***** Records for this task
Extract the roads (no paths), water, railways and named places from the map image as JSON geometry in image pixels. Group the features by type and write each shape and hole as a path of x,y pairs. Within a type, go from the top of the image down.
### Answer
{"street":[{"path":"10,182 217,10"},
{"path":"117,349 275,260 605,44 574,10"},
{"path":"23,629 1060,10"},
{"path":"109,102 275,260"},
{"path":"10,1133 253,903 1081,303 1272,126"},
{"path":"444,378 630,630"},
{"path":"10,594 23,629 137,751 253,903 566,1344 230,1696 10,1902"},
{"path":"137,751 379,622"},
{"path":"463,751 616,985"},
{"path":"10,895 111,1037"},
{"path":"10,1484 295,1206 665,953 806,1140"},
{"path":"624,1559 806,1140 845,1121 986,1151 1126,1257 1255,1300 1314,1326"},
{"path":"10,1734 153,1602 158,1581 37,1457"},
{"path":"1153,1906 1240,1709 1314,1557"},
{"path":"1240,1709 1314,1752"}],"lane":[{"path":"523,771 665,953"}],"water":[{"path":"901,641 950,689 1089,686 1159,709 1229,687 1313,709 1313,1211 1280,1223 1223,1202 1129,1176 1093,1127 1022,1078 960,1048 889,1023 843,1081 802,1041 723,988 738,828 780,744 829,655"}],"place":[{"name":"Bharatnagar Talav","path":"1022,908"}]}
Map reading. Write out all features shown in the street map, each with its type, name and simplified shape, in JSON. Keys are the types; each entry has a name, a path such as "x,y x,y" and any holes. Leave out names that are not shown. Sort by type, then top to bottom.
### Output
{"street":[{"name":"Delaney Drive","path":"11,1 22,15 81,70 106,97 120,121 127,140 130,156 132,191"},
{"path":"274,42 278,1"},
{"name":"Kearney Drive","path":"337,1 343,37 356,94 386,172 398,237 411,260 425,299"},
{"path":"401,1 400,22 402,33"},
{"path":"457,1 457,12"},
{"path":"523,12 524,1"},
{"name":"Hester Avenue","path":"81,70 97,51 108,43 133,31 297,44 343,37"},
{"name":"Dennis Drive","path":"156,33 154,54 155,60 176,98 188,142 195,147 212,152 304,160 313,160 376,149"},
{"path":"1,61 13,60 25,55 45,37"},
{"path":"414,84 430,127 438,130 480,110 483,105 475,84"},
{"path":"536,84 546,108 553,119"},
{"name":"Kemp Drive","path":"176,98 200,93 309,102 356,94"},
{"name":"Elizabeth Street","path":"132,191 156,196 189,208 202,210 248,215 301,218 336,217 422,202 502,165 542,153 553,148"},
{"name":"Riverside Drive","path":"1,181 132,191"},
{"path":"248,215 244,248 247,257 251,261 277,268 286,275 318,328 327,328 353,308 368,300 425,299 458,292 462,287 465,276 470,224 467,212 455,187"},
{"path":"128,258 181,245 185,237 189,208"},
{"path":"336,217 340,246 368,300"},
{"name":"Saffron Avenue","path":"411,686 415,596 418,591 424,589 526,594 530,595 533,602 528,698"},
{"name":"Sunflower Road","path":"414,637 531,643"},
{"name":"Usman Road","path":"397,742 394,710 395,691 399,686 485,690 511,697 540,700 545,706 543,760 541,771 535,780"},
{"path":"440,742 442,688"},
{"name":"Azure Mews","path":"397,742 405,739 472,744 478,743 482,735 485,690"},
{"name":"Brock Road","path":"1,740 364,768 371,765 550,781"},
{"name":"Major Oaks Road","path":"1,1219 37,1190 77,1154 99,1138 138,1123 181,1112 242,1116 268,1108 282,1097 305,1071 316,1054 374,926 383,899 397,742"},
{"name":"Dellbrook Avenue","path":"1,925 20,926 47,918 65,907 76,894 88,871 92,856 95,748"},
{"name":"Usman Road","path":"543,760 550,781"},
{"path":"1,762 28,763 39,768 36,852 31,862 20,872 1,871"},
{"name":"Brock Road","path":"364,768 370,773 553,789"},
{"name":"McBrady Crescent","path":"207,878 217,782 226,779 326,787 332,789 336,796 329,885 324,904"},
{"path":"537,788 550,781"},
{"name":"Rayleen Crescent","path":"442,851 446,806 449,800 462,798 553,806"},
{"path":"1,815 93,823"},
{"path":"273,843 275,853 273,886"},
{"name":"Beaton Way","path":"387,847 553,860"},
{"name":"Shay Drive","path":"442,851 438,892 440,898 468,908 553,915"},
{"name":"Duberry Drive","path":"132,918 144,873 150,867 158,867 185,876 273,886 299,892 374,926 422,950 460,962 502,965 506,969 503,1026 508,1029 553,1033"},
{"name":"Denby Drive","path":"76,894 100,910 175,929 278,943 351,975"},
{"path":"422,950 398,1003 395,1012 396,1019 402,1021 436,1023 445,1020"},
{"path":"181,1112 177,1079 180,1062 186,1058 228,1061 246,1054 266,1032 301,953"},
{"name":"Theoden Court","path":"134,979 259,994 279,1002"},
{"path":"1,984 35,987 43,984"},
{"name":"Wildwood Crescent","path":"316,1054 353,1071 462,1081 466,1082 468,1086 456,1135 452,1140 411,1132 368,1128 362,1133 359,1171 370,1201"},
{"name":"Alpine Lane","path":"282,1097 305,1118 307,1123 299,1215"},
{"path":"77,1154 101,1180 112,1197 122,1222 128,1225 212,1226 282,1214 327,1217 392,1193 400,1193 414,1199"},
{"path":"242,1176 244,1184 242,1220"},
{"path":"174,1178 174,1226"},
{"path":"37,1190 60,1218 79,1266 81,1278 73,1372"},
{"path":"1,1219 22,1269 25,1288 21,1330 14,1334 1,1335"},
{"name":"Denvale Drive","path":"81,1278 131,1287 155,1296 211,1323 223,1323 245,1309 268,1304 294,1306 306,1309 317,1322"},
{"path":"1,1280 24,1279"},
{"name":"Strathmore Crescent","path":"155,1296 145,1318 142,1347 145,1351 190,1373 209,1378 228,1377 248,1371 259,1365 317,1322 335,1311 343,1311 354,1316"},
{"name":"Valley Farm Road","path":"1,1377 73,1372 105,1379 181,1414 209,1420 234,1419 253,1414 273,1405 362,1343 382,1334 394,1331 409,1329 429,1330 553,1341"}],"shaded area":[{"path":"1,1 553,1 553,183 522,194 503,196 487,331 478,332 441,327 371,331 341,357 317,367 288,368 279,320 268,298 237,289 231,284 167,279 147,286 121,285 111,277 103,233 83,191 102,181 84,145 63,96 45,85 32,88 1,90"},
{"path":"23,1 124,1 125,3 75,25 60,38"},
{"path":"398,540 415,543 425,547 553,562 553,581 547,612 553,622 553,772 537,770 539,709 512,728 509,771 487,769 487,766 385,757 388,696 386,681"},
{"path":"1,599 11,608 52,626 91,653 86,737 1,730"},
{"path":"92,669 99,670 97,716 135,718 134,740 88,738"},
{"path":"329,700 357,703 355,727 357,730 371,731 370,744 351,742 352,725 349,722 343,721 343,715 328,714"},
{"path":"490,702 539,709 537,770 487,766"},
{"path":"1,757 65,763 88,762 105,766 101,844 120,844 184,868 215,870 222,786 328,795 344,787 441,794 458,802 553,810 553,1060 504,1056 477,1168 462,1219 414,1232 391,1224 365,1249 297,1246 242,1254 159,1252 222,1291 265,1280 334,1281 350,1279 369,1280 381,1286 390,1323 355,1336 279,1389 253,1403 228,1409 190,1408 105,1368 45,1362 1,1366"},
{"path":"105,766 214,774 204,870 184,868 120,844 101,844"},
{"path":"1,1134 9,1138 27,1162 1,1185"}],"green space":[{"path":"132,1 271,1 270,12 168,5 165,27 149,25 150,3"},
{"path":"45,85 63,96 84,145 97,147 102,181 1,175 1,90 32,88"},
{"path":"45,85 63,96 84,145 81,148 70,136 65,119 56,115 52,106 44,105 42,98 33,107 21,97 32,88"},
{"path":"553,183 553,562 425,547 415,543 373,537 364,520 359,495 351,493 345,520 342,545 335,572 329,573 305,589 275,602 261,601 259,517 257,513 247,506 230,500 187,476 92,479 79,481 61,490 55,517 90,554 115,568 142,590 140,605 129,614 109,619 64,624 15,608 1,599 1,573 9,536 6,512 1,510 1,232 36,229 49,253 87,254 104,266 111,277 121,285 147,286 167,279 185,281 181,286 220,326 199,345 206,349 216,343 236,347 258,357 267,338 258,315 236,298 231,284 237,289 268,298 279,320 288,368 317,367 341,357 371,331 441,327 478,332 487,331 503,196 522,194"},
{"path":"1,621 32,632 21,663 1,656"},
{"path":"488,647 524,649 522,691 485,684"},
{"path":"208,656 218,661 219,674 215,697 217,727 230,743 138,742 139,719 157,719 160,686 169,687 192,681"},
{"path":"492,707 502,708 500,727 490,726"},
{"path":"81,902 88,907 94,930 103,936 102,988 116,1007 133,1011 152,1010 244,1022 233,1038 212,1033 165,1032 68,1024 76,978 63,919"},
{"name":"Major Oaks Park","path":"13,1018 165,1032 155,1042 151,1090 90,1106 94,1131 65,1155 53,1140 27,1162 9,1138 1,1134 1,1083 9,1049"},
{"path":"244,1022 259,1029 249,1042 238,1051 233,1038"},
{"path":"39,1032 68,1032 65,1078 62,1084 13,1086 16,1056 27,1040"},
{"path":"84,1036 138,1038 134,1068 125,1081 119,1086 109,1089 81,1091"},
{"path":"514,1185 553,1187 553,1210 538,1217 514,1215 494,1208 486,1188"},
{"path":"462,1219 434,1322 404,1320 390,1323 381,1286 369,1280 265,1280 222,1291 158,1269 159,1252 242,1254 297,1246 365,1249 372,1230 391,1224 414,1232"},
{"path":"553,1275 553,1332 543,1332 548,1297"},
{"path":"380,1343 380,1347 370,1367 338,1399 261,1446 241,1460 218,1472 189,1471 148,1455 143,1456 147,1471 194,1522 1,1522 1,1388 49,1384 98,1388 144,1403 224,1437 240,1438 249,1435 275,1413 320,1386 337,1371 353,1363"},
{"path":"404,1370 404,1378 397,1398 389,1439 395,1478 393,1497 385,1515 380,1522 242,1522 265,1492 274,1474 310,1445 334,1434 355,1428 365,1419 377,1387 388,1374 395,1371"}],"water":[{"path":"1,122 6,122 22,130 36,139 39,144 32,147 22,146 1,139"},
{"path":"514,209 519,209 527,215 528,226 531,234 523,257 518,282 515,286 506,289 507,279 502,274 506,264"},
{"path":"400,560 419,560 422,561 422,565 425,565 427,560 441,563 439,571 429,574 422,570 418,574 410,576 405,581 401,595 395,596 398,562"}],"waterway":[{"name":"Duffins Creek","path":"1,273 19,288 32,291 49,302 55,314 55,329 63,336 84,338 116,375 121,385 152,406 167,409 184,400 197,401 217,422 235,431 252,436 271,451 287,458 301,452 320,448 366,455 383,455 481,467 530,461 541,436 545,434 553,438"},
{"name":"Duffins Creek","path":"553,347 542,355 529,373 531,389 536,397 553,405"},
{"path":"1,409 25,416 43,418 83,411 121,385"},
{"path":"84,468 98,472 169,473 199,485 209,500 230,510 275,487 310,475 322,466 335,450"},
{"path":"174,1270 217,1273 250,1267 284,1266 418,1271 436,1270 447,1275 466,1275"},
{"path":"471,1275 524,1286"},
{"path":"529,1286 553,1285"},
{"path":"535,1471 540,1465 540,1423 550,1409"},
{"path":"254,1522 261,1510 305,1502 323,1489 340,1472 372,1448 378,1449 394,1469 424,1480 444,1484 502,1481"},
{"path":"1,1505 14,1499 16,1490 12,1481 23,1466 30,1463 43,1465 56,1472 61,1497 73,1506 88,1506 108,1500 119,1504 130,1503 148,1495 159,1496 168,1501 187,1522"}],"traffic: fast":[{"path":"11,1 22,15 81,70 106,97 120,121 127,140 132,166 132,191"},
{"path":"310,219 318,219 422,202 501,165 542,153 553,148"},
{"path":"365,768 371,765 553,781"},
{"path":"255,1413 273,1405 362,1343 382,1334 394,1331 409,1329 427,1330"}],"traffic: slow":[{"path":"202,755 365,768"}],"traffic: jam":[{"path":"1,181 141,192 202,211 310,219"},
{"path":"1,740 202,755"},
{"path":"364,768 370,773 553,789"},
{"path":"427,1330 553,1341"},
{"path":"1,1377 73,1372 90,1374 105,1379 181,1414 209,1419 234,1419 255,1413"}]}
**********
▶ About this exercise: Show every line of the records above that contains the word "Avenue".

▶ Answer box:
{"name":"Hester Avenue","path":"81,70 97,51 108,43 133,31 297,44 343,37"},
{"name":"Saffron Avenue","path":"411,686 415,596 418,591 424,589 526,594 530,595 533,602 528,698"},
{"name":"Dellbrook Avenue","path":"1,925 20,926 47,918 65,907 76,894 88,871 92,856 95,748"},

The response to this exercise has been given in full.